**Provided records:**

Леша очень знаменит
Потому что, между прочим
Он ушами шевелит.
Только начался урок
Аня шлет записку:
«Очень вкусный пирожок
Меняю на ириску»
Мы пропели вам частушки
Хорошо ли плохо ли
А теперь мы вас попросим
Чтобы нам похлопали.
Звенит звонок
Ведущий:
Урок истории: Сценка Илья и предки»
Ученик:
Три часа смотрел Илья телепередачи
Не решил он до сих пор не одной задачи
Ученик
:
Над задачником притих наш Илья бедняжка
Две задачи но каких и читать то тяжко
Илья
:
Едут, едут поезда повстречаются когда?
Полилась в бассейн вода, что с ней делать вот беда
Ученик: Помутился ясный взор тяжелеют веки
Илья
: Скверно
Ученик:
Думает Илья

**What this task involves:** Update these lines by replacing "Ученик" with "Ученица" everywhere it occurs, leaving everything else as it is.

**Written answer:**
Леша очень знаменит
Потому что, между прочим
Он ушами шевелит.
Только начался урок
Аня шлет записку:
«Очень вкусный пирожок
Меняю на ириску»
Мы пропели вам частушки
Хорошо ли плохо ли
А теперь мы вас попросим
Чтобы нам похлопали.
Звенит звонок
Ведущий:
Урок истории: Сценка Илья и предки»
Ученица:
Три часа смотрел Илья телепередачи
Не решил он до сих пор не одной задачи
Ученица
:
Над задачником притих наш Илья бедняжка
Две задачи но каких и читать то тяжко
Илья
:
Едут, едут поезда повстречаются когда?
Полилась в бассейн вода, что с ней делать вот беда
Ученица: Помутился ясный взор тяжелеют веки
Илья
: Скверно
Ученица:
Думает Илья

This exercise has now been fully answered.